Stream profiles:

• EF: 300 Kbps, variable packet size
• BE: 2.0 Mbps, 200 packs/sec, 1000 bytes per packet

Results in short:

• tx-ring-limit has a great influence on one-way delay. When set to 5, only by that one-way delay decreases greatly.
• tx-ring-limit has a less important impact on ipdv
• the influence of tx-ring-limit on one-way delay is the same for any buffer-limit size deployed. It's also the same for any packet size, with the only exception of small packet sizes, in this case in fact the improvement in one-way delay is less than for packet sizes closer to the MTU size.
• tx-ring-limit is irrelevant when no background traffic is generated.

Comments:

• Figure 1 compares one-way delay for different tx-ring-limit values with and without best-effort traffic. In the latter case, the two curves coincide, this means that tx-ring-limit is relevant when multiple different behaviour aggregates are run in parallel.
  In addition, if the parameter is equal to 5, delay greatly decreases, in particular for large packet sizes of 1024 bytes or more.
  The gain in delay is considerable: in the range [60, 120] msec.
  However, even in the "good" case when tx-ring-limit size is equal to 5 part, the observed increase in delay when best-effort traffic is added, is considerable: approximately of 20 msec (independently of the packet size).
• Figure 2 and Figure 4 show that tuning tx-ring-limit can help at optimizing the one-way delay but has a minor effect on ipdv.

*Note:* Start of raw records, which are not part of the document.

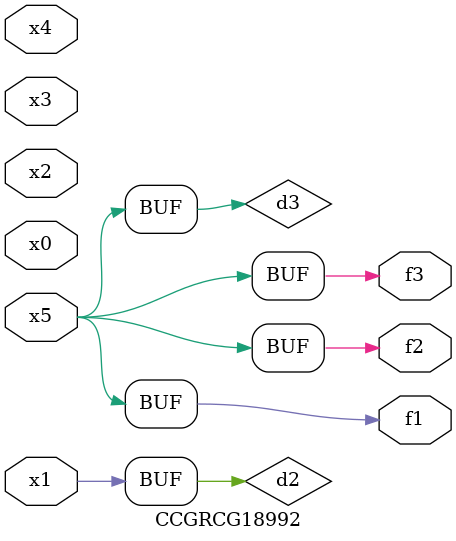
<source format=v>
module CCGRCG18992(
	input x0, x1, x2, x3, x4, x5,
	output f1, f2, f3
);

	wire d1, d2, d3;

	not (d1, x5);
	or (d2, x1);
	xnor (d3, d1);
	assign f1 = d3;
	assign f2 = d3;
	assign f3 = d3;
endmodule

</source>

In fact, tx-ring-limit helps at minimizing queueing delay since it represents the size of a (FIFO) queue collecting packets from each of the WFQ queues.
  The ipdv curve does not show a regular pattern. The reason why for packet size = 1024 bytes ipdv is very small, is unknown.
  (Note: for any tx-ring-limit values, the average ipdv is high because of the presence of few high peaks in ipdv.)
• Figure 3 shows that one-way delay still varies periodically in time for both tx-ring-limit values.